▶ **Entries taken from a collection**
<<<<

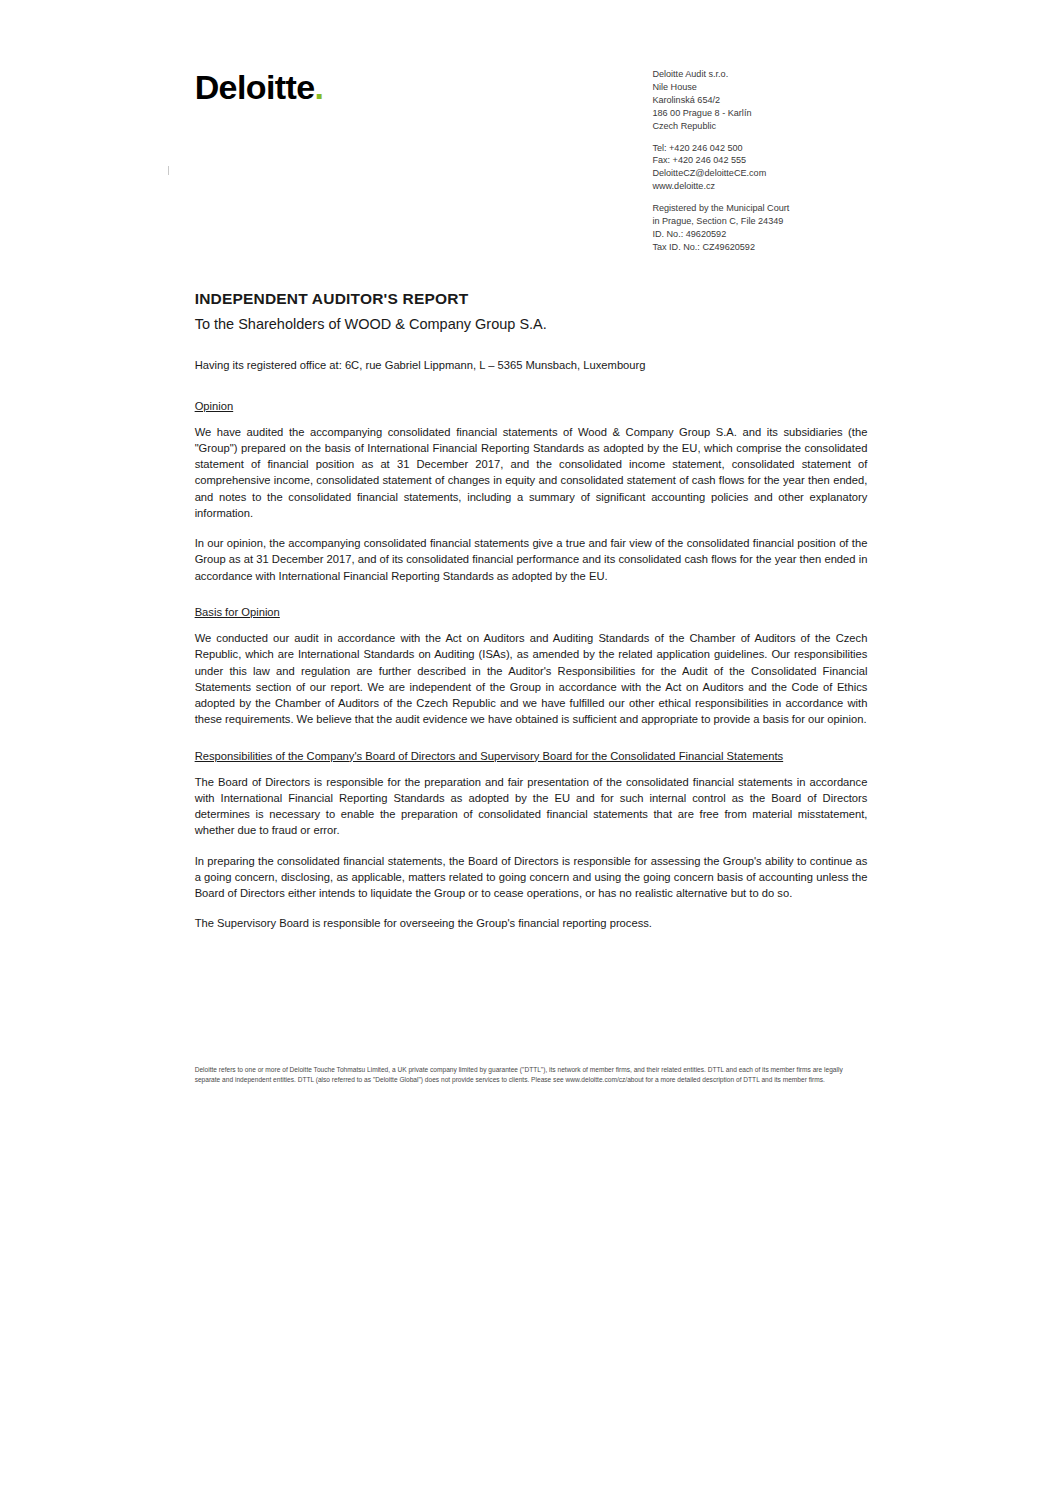Deloitte.
Deloitte Audit s.r.o.
Nile House
Karolinská 654/2
186 00 Prague 8 - Karlín
Czech Republic
Tel: +420 246 042 500
Fax: +420 246 042 555
DeloitteCZ@deloitteCE.com
www.deloitte.cz
Registered by the Municipal Court
in Prague, Section C, File 24349
ID. No.: 49620592
Tax ID. No.: CZ49620592
INDEPENDENT AUDITOR'S REPORT
To the Shareholders of WOOD & Company Group S.A.
Having its registered office at: 6C, rue Gabriel Lippmann, L – 5365 Munsbach, Luxembourg
Opinion
We have audited the accompanying consolidated financial statements of Wood & Company Group S.A. and its subsidiaries (the "Group") prepared on the basis of International Financial Reporting Standards as adopted by the EU, which comprise the consolidated statement of financial position as at 31 December 2017, and the consolidated income statement, consolidated statement of comprehensive income, consolidated statement of changes in equity and consolidated statement of cash flows for the year then ended, and notes to the consolidated financial statements, including a summary of significant accounting policies and other explanatory information.
In our opinion, the accompanying consolidated financial statements give a true and fair view of the consolidated financial position of the Group as at 31 December 2017, and of its consolidated financial performance and its consolidated cash flows for the year then ended in accordance with International Financial Reporting Standards as adopted by the EU.
Basis for Opinion
We conducted our audit in accordance with the Act on Auditors and Auditing Standards of the Chamber of Auditors of the Czech Republic, which are International Standards on Auditing (ISAs), as amended by the related application guidelines. Our responsibilities under this law and regulation are further described in the Auditor's Responsibilities for the Audit of the Consolidated Financial Statements section of our report. We are independent of the Group in accordance with the Act on Auditors and the Code of Ethics adopted by the Chamber of Auditors of the Czech Republic and we have fulfilled our other ethical responsibilities in accordance with these requirements. We believe that the audit evidence we have obtained is sufficient and appropriate to provide a basis for our opinion.
Responsibilities of the Company's Board of Directors and Supervisory Board for the Consolidated Financial Statements
The Board of Directors is responsible for the preparation and fair presentation of the consolidated financial statements in accordance with International Financial Reporting Standards as adopted by the EU and for such internal control as the Board of Directors determines is necessary to enable the preparation of consolidated financial statements that are free from material misstatement, whether due to fraud or error.
In preparing the consolidated financial statements, the Board of Directors is responsible for assessing the Group's ability to continue as a going concern, disclosing, as applicable, matters related to going concern and using the going concern basis of accounting unless the Board of Directors either intends to liquidate the Group or to cease operations, or has no realistic alternative but to do so.
The Supervisory Board is responsible for overseeing the Group's financial reporting process.
Deloitte refers to one or more of Deloitte Touche Tohmatsu Limited, a UK private company limited by guarantee ("DTTL"), its network of member firms, and their related entities. DTTL and each of its member firms are legally separate and independent entities. DTTL (also referred to as "Deloitte Global") does not provide services to clients. Please see www.deloitte.com/cz/about for a more detailed description of DTTL and its member firms.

>>>>

▶ **What you should do**
Of all the entries above, retype exactly the lines from the line with "Basis for Opinion" to the line with "Responsibilities of the", both included, and no others.

▶ **Output for this task**
Basis for Opinion
We conducted our audit in accordance with the Act on Auditors and Auditing Standards of the Chamber of Auditors of the Czech Republic, which are International Standards on Auditing (ISAs), as amended by the related application guidelines. Our responsibilities under this law and regulation are further described in the Auditor's Responsibilities for the Audit of the Consolidated Financial Statements section of our report. We are independent of the Group in accordance with the Act on Auditors and the Code of Ethics adopted by the Chamber of Auditors of the Czech Republic and we have fulfilled our other ethical responsibilities in accordance with these requirements. We believe that the audit evidence we have obtained is sufficient and appropriate to provide a basis for our opinion.
Responsibilities of the Company's Board of Directors and Supervisory Board for the Consolidated Financial Statements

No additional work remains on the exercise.